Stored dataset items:
=====
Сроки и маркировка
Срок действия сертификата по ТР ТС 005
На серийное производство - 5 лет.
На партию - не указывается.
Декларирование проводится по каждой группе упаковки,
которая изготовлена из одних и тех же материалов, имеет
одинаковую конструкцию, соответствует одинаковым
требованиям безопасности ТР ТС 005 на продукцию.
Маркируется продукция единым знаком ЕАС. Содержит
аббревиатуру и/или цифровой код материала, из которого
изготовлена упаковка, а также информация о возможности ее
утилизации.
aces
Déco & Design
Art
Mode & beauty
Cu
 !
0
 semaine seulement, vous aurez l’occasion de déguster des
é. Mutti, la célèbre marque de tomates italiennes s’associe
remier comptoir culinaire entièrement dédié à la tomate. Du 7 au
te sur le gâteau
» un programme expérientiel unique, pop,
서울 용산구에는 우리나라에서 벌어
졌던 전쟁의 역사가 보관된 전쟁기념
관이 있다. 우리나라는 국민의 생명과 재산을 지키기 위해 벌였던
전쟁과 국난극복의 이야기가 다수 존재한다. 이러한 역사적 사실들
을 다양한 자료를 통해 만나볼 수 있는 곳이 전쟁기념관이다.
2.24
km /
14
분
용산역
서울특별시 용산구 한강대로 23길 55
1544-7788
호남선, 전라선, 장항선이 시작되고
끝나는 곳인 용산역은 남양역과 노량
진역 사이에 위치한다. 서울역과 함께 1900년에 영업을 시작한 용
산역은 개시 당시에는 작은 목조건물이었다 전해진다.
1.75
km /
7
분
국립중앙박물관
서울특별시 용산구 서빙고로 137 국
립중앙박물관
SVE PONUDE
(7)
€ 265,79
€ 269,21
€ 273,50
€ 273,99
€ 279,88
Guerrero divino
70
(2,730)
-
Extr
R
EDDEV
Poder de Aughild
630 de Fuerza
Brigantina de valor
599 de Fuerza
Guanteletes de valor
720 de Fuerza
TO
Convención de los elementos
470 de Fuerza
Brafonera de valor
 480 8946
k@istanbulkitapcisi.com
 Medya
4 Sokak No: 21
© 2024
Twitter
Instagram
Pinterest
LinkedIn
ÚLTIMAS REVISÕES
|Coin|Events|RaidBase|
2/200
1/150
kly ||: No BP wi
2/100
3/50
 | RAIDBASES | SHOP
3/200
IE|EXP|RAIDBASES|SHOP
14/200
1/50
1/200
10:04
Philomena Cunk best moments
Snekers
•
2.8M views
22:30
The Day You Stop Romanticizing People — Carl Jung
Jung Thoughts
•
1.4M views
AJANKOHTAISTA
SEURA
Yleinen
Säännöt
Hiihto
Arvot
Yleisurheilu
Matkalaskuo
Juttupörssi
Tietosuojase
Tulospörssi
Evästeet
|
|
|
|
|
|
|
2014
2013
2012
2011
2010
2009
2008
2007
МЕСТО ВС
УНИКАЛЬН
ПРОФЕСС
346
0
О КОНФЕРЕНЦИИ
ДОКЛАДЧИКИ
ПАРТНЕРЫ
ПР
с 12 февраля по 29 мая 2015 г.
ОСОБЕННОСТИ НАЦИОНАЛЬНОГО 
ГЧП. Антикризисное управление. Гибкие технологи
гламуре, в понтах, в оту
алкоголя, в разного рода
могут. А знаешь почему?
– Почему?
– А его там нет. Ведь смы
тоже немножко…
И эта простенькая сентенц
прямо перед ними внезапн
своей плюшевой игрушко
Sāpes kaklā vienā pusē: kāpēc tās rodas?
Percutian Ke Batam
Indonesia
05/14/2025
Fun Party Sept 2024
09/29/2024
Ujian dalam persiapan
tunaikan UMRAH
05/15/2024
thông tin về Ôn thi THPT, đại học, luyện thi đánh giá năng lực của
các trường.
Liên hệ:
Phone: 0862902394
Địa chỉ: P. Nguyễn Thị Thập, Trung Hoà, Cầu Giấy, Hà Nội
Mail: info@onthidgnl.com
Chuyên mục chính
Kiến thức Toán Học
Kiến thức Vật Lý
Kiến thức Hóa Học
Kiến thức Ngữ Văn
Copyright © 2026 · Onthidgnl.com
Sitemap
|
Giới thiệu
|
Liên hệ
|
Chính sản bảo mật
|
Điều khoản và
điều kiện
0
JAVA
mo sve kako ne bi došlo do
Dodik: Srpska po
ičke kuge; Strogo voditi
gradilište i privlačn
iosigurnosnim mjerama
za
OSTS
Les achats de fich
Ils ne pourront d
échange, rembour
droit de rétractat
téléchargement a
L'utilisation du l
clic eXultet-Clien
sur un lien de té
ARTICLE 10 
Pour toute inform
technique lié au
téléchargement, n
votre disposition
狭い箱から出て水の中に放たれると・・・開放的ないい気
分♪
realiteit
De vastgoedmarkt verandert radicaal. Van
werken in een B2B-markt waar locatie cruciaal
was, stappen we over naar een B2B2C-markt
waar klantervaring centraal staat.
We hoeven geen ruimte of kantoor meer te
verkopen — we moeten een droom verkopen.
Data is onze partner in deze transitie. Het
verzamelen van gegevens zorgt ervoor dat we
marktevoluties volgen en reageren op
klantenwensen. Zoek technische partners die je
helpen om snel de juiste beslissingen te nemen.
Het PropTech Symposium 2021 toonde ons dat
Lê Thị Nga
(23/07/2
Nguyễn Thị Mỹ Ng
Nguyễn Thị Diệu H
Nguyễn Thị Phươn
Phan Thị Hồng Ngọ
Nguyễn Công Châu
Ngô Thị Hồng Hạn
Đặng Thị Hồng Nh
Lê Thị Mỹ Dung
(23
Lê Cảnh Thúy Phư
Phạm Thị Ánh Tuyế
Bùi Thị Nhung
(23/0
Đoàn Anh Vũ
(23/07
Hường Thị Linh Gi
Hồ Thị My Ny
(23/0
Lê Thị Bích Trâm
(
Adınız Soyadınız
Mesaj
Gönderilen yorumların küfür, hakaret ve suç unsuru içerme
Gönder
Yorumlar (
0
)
=====
TO-DO ITEM: Starting at the line that has "Pour toute inform" in the records above, restate word for word every line until the one that has "We hoeven geen ruimte of kantoor meer te", and include that one as well.

RESULT FOR THIS TASK:
Pour toute inform
technique lié au
téléchargement, n
votre disposition
狭い箱から出て水の中に放たれると・・・開放的ないい気
分♪
realiteit
De vastgoedmarkt verandert radicaal. Van
werken in een B2B-markt waar locatie cruciaal
was, stappen we over naar een B2B2C-markt
waar klantervaring centraal staat.
We hoeven geen ruimte of kantoor meer te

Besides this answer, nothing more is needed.